Der zweite Bereich der kollektiven Verantwortungsübernahme, die Arbeit mit der gewaltausübenden Person, ist sehr komplex. Es gibt da noch Einiges auszuprobieren. Ich kenne Prozesse, in denen eine kleine Gruppe sich regelmäßig mit der gewaltausübenden Person trifft, zum Beispiel einmal im Monat für zwei Jahre, und Gespräche führt, gemeinsam Texte ließt und Berichte an die betroffene Person und ihre Unterstützungsgruppe schreibt. Im Idealfall nimmt eine Person aus dem direkten Umfeld teil und zusätzlich jemand, der oder die Erfahrung mit solchen Prozessen oder mit sozialer oder therapeutischer Arbeit hat.

Isolierung führt oft zu noch mehr Gewalt

Viele Personen, die Gewalt ausüben, haben selbst Gewalt erfahren. Es ist wichtig, Empathie zu lernen – auch sich selbst gegenüber.
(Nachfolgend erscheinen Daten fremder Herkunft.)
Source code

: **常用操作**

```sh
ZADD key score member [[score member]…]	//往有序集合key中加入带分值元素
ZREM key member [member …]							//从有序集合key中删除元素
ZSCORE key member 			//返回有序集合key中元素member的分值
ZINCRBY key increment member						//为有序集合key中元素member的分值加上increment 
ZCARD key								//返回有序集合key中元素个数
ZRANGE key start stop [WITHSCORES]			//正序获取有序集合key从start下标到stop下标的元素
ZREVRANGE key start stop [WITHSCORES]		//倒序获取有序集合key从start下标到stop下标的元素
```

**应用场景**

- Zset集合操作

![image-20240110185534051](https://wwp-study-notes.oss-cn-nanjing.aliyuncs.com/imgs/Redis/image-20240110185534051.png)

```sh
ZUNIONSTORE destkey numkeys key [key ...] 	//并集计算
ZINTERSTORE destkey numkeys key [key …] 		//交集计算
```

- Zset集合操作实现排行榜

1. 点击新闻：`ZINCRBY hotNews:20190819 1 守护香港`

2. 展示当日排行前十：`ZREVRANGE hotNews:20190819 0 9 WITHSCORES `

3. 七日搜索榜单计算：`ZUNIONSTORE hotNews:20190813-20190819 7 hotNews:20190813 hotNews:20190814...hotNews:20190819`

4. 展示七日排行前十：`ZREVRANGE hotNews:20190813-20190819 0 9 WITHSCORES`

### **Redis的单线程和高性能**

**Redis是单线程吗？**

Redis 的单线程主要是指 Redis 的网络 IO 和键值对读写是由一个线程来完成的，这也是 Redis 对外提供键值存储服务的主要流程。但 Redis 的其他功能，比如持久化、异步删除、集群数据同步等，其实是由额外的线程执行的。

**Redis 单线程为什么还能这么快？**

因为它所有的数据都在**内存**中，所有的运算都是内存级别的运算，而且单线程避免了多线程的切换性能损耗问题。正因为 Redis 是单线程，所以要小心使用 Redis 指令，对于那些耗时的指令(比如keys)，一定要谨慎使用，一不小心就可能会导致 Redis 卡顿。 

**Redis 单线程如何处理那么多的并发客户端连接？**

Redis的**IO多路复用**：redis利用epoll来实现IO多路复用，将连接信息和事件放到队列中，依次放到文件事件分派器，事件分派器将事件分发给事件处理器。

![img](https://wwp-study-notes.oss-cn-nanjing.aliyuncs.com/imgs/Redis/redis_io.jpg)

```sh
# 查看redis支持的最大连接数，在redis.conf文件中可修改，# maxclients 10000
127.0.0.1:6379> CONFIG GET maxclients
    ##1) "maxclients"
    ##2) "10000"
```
Meine Forschung zeigt: Gewalt ist ein Brechen von Beziehungen, nicht primär von Gesetzen. Das führt zu Isolierung, Isolierung führt oft zu noch mehr Gewalt. Transformative Gerechtigkeit stellt den Versuch dar, beide Personen, sowohl betroffene als auch gewaltausübende, wieder in ein Netz von sozialen Beziehungen zu bringen. Gerechtigkeit sehe ich so, wie Cornel West, ein wichtiger Schwarzer Theologe & Aktivist aus der US-Bürgerrechtsbewegung es formuliert hat: »Never forget that justice is what love looks like in public«.

5. Schadensbegrenzung

Wenn die gewaltausübende Person nicht bereit ist, Verantwortung zu übernehmen, geht es um Schadensbegrenzung. Da kommen wir zu harten Konsequenzen, wie beispielsweise die Ansage: Hey, du zeigst keine Bereitschaft, dich mit deinem Scheiß auseinanderzusetzen, du bist hier nicht mehr willkommen bis du das machst. Das könnte zum Beispiel der Fall in linken Räumen oder Wohnprojekten sein. Oder: Du bist hier willkommen, aber du darfst nicht trinken, weil wir wissen, wenn du trinkst wirst du gewalttätig. Ich finde, es ist wichtig, zwischen Konsequenz und Strafe zu unterscheiden. Ich denke, wenn du Gewalt ausübst, das verleugnest, null Verantwortung übernimmst und die Konsequenz ist dann, dass du jetzt nicht mehr in bestimmte Räume reinkommst – das ist nun mal eine Folge deines Verhaltens.